An object is projected from a satellite orbiting 200 km above the surface of the earth. The object has a speed relative to the Earth of 2.85×104 m/s. What is its speed when it is very far from the earth?
find the GPE of the satellite at 200km . Add that to the KE at 200km. Then, assume it is all KE, find v.
GPE= GMe*m/d where d is distance from center of earth.
v=sqrt(2(-GM/d)+1/2(vi^2)) based on conservation of energy (gravitational potential energy and kinetic energy).
To determine the speed of the object when it is very far from the Earth, we need to consider the principle of conservation of mechanical energy.

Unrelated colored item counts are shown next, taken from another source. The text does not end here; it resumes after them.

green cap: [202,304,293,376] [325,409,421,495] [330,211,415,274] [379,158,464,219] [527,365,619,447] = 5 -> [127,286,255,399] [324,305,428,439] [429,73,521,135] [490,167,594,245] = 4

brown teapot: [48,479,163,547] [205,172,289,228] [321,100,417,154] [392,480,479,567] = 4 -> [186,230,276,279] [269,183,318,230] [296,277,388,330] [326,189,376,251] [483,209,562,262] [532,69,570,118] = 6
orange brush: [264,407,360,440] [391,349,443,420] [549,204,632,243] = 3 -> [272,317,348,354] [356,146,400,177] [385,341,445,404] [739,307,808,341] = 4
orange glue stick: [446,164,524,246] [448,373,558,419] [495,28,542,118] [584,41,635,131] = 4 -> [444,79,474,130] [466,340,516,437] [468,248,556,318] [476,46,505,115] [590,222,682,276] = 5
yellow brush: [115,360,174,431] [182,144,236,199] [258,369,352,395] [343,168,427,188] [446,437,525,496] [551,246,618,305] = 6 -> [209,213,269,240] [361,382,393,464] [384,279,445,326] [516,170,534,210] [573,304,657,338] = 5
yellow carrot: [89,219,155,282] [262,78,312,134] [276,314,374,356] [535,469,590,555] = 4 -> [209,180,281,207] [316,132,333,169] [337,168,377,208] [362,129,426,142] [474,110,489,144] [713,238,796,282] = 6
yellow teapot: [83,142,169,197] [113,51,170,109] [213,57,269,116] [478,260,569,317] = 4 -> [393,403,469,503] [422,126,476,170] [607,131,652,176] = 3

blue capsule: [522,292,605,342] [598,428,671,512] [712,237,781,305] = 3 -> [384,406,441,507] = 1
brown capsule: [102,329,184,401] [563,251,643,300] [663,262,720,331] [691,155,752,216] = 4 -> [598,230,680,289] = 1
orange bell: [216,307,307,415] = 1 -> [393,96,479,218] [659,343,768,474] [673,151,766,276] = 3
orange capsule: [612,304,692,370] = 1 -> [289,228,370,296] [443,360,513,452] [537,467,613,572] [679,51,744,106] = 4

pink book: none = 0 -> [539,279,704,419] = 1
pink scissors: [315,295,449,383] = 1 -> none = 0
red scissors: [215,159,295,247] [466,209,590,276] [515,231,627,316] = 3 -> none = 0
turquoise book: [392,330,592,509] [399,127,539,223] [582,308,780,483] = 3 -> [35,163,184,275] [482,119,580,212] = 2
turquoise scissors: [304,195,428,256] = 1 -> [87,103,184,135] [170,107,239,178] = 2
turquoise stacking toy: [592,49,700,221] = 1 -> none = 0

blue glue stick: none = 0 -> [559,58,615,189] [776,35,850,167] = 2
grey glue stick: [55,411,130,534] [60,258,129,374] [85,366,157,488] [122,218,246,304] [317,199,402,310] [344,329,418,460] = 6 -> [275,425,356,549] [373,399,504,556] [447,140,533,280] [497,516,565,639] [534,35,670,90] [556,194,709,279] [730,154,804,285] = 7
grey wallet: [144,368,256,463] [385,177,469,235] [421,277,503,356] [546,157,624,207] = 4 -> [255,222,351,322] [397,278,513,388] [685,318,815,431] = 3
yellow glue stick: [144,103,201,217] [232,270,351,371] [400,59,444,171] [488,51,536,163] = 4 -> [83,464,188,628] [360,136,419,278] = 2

When the object is near the Earth's surface, it possesses both kinetic energy and gravitational potential energy. As it moves higher, the potential energy increases while the kinetic energy decreases.
Given:
Height of satellite above the surface of the Earth (h) = 200 km = 200,000 m
Speed of the object relative to the Earth (v) = 2.85 × 10^4 m/s
To find the speed of the object when it is very far from the Earth, we assume that the object has reached a point where its gravitational potential energy is negligible. At that point, its total mechanical energy is equal to its kinetic energy.
The equation for the total mechanical energy (E) is given by the sum of kinetic energy (K) and gravitational potential energy (U):
E = K + U
When the object is at the surface of the Earth, its kinetic energy is given by:
K = (1/2)mv^2
where m is the mass of the object.
The gravitational potential energy is given by:
U = mgh
where g is the acceleration due to gravity and h is the height above the surface.
Since the mass of the object cancels out, we can rewrite the equation as:
E = (1/2)v^2 + gh
Now we can find the total mechanical energy when the object is near the Earth's surface:
E1 = (1/2)(2.85 × 10^4)^2 + (9.8)(0)
As the object moves far away from the Earth, its height (h) becomes very large. At this point, we assume that the gravitational potential energy is negligible compared to the kinetic energy, so the equation becomes:
E2 ≈ (1/2)v^2 + (9.8)(∞)
Since (∞) is undefined, we can say that E2 ≈ (1/2)v^2
Since energy is conserved, E1 = E2:
(1/2)(2.85 × 10^4)^2 + (9.8)(0) ≈ (1/2)v^2
Now we can solve for v:
(1/2)(2.85 × 10^4)^2 ≈ (1/2)v^2
(2.85 × 10^4)^2 ≈ v^2
v ≈ ±2.85 × 10^4 m/s
Therefore, the speed of the object when it is very far from the Earth is approximately ±2.85 × 10^4 m/s.